The Securities and Exchange Commission this week announced an enforcement action that, for the first time, employs the clawback provision of the Sarbanes-Oxley Act of 2002 (SOX) against a corporate officer not otherwise accused of wrongdoing.

The complaint, filed July 22, 2009, demonstrates that the SEC continues to increase and expand its enforcement focus, including by employing seldom-used—or, as in this case, unprecedented—statutory and regulatory authority.

The complaint was filed against the former CEO of CSK Auto Corporation, demanding the return of more than $4 million the former CEO received in bonuses and company stock sales. According to the SEC, CSK twice was required to restate its financials because of overstated vendor allowances. Although CSK's former CEO is not directly implicated in the conduct that led to the restatements, the SEC contends that Section 304 of SOX entitles it to recover money the former CEO earned while CSK "was engage[d] in wrongdoing."

Section 304 provides the following:

1. Additional Compensation Prior to Noncompliance With Commission Financial Reporting Requirements.
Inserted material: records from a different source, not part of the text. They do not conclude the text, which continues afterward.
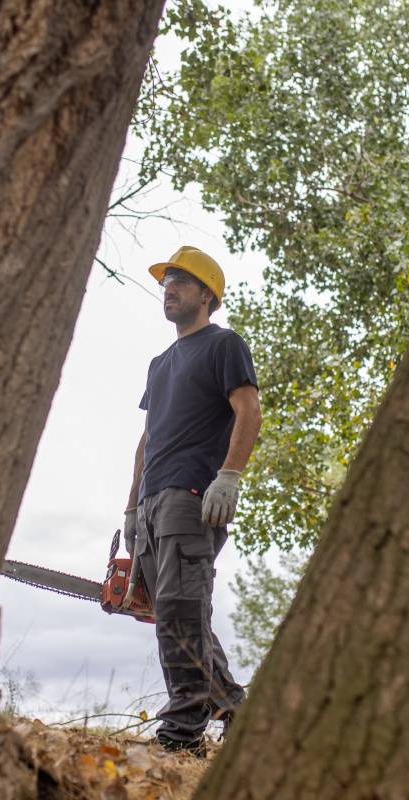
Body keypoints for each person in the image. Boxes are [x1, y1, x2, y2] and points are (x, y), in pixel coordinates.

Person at [122, 245, 262, 756]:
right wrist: (131, 506)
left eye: (180, 281)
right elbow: (147, 437)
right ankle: (237, 711)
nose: (170, 289)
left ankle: (181, 735)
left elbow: (249, 410)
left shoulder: (223, 345)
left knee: (181, 610)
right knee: (181, 615)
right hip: (154, 498)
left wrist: (230, 476)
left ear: (207, 294)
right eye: (166, 282)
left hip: (193, 495)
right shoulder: (160, 363)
If an issuer is required to prepare an accounting restatement due to the material noncompliance of the issuer, as a result of misconduct, with any financial reporting requirement under the securities laws, the chief executive officer and chief financial officer of the issuer shall reimburse the issuer for

  • any bonus or other incentive-based or equity-based compensation received by that person from the issuer during the 12-month period following the first public issuance or filing with the Commission (whichever first occurs) of the financial document embodying such financial reporting requirement;
  • and any profits realized from the sale of securities of the issuer during that 12-month period.

2. Commission Exemption Authority. The Commission may exempt any person from the application of subsection (a), as it deems necessary and appropriate.